• PROBLEM 1: Reproduce the lines of the camera-annotated scene entries verbatim, from the first line through the last, and omit the pictures.

• DOCUMENT EXCERPT:

-----

China had lived peacefully with the rest of the world for centuries, until the British Empire made war in it in 1840 and forced it to engage in market relations with the British world market—in the first instance by opening itself to the sale of opium by British merchants.  That was the first of a series of wars to destroy the Chinese state and plunder and commercialise Chinese society.

In the 1850s American warships sailed to Japan, which too had been at peace for centuries, and demanded market access.  The Japanese, with the example of China before them, opened themselves to the world market, but they did so in the form of organising their clan communities into capitalist enterprises and making themselves active players in the capitalist world market, instead of being passive victims to be plundered.  And, since they lacked raw material resources of their own, they set about acquiring them as Imperialists.

The British Empire made an alliance with the Japanese Empire before making war on Germany in 1914, and Japan became a protector of British interests in Asia.  But America disliked the Anglo-Japanese alliance.  America, having jolted Japan into capitalist Imperialism, came to see it as an inevitability that in its Pacific expansion it would have to make war on Japan.  When the British Empire emerged from its Great War heavily in debt to the USA, the Americans insisted that the Anglo-Japanese Treaty should not be renewed.

Britain did not see its way to defying the US on this issue.  If it had done so, the likely outcome would have been an arms race (with navies) ending in war—and an Anglo-American war was widely expected in the mid-1920s.  So Britain ended its alliance with Japan.  And a Japanese proposal that the League of Nations should adopt a statement of racial equality was rejected.

-----

• INPUT DATA:
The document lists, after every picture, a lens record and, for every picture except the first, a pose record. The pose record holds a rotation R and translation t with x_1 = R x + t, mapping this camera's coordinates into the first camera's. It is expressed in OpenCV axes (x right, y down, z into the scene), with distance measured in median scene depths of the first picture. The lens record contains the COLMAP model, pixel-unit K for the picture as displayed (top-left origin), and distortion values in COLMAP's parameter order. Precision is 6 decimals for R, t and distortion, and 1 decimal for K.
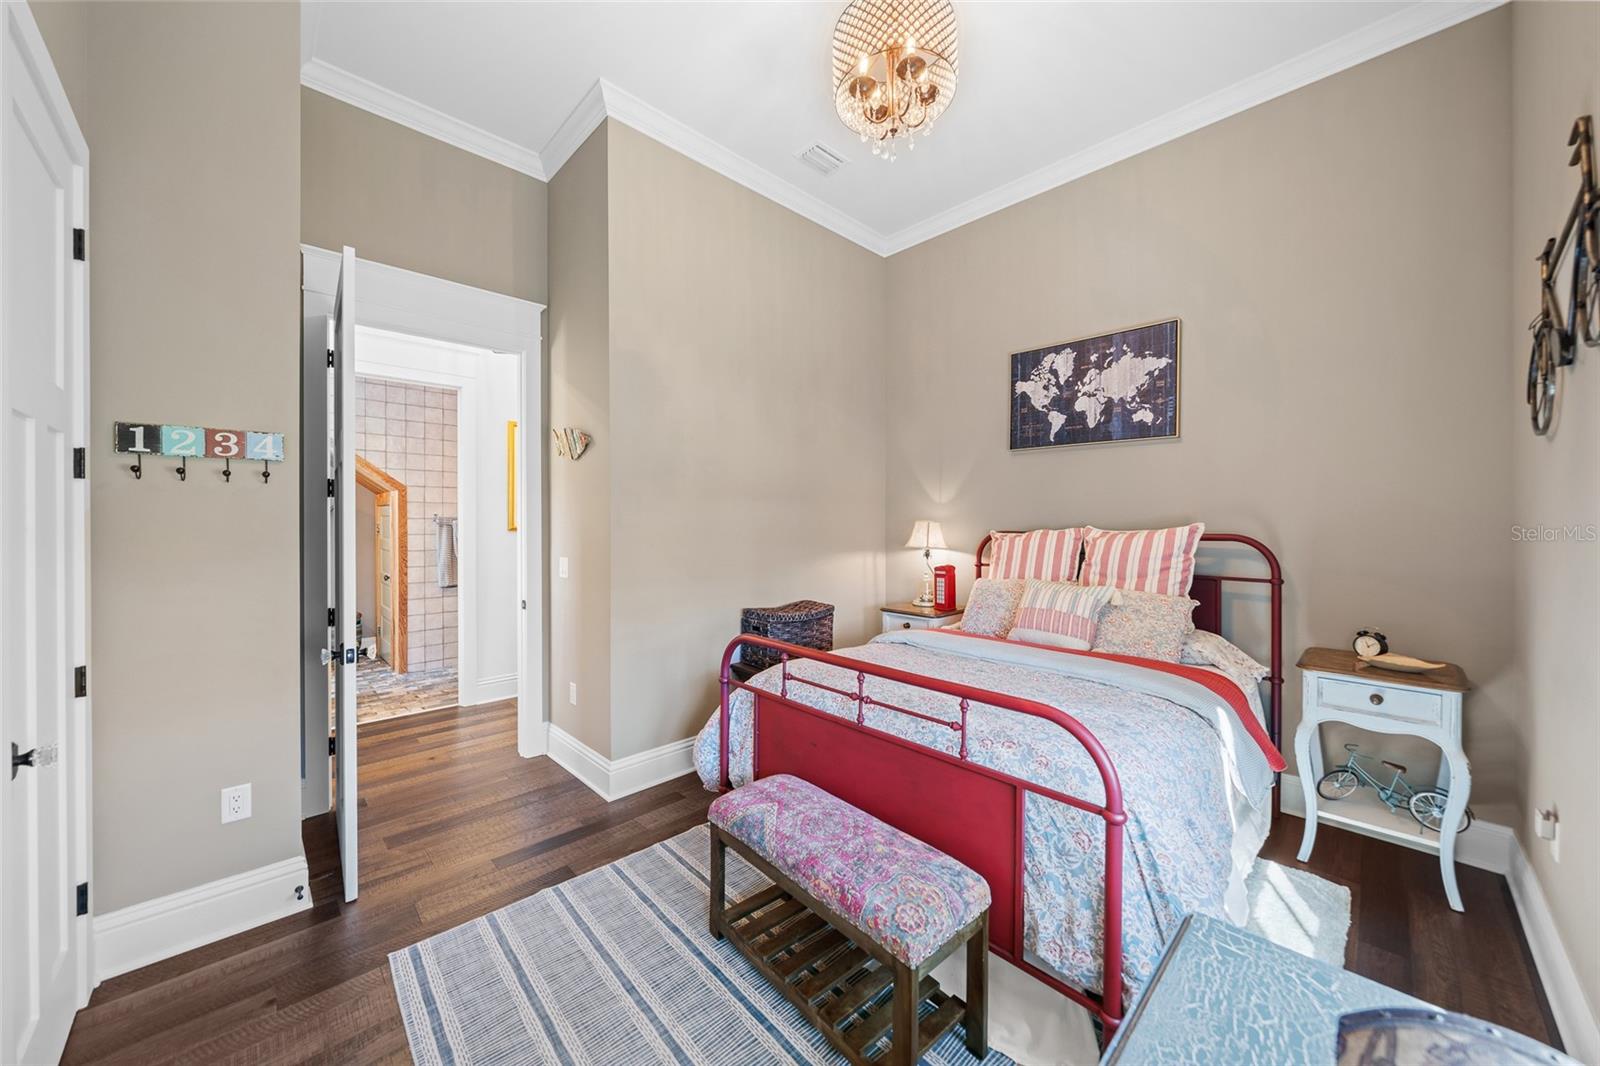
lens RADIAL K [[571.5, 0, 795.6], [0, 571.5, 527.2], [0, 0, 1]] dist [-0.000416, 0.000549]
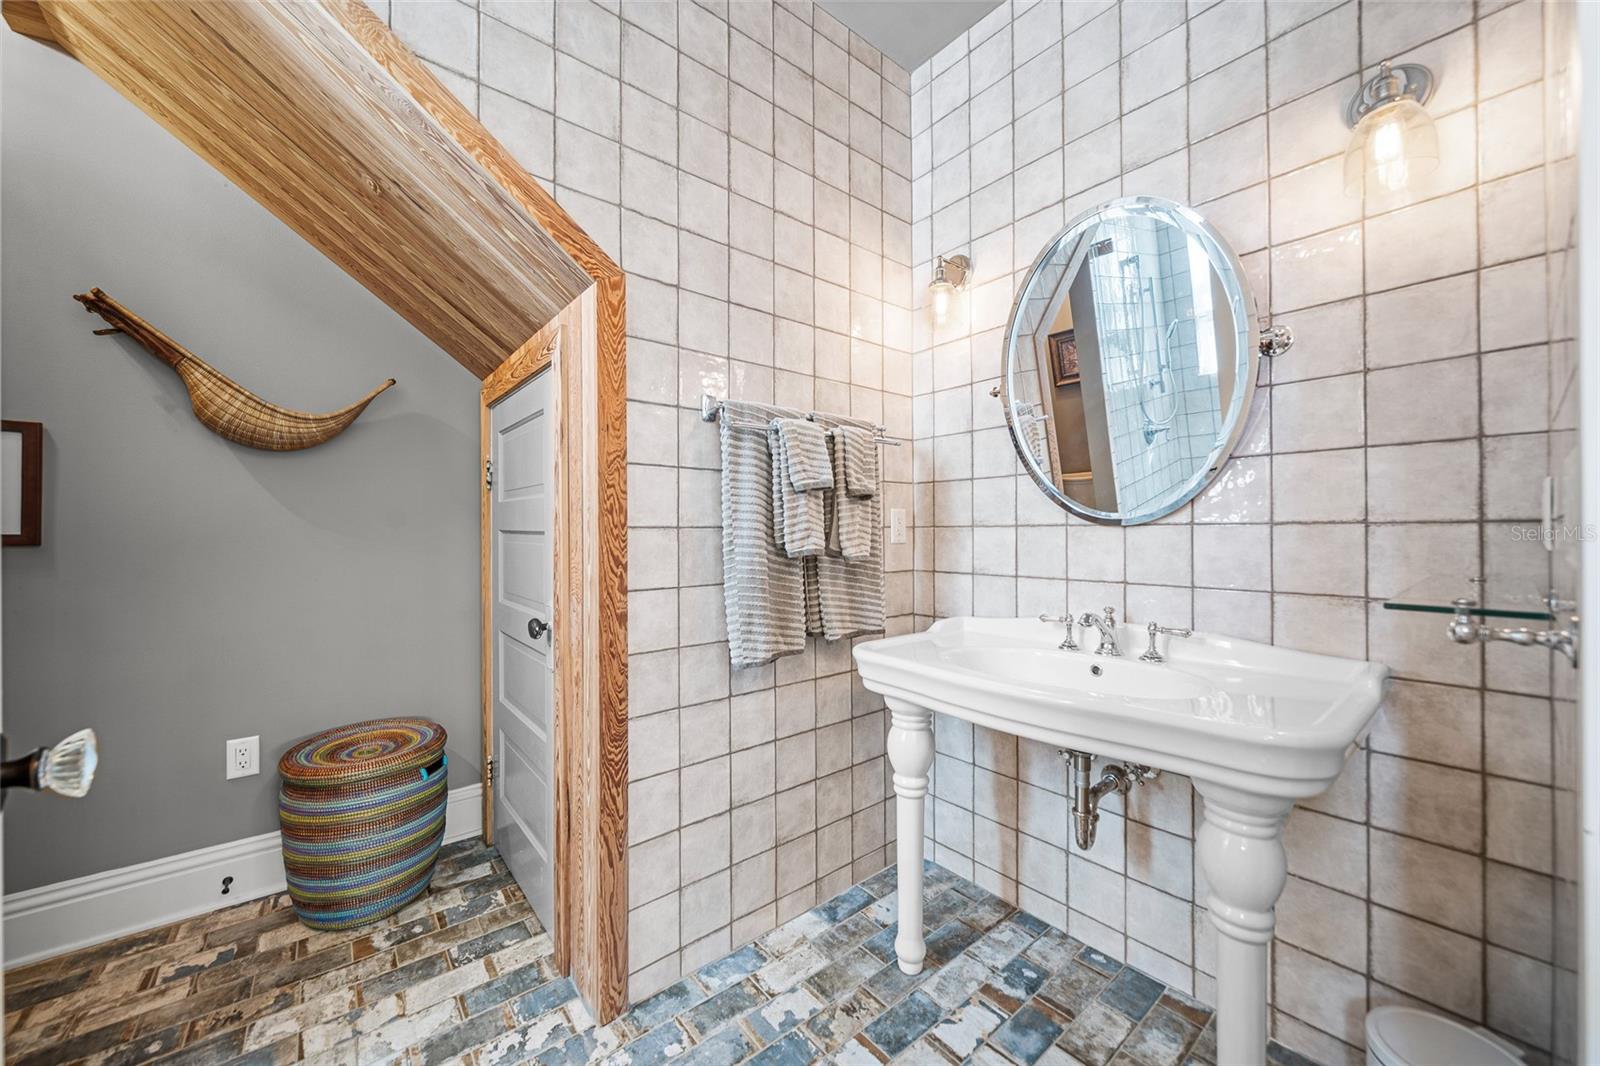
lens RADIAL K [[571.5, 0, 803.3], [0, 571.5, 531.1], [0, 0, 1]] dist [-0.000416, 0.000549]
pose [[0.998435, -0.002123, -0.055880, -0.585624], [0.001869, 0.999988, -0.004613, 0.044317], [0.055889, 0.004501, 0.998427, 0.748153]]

-----

• PROBLEM 2:
Answer from the passage on China, Japan and the British Empire:
(a) In what year did the British Empire make war in China?
(b) In which decade did American warships sail to Japan and demand market access?
(c) After the British Empire emerged from its Great War in debt to the USA, what did the Americans insist on?

• ANSWER SPACE 1:
The document lists, after every picture, a lens record and, for every picture except the first, a pose record. The pose record holds a rotation R and translation t with x_1 = R x + t, mapping this camera's coordinates into the first camera's. It is expressed in OpenCV axes (x right, y down, z into the scene), with distance measured in median scene depths of the first picture. The lens record contains the COLMAP model, pixel-unit K for the picture as displayed (top-left origin), and distortion values in COLMAP's parameter order. Precision is 6 decimals for R, t and distortion, and 1 decimal for K.
lens RADIAL K [[571.5, 0, 795.6], [0, 571.5, 527.2], [0, 0, 1]] dist [-0.000416, 0.000549]
lens RADIAL K [[571.5, 0, 803.3], [0, 571.5, 531.1], [0, 0, 1]] dist [-0.000416, 0.000549]
pose [[0.998435, -0.002123, -0.055880, -0.585624], [0.001869, 0.999988, -0.004613, 0.044317], [0.055889, 0.004501, 0.998427, 0.748153]]

• ANSWER SPACE 2:
(a) 1840
(b) The 1850s
(c) That the Anglo-Japanese Treaty should not be renewed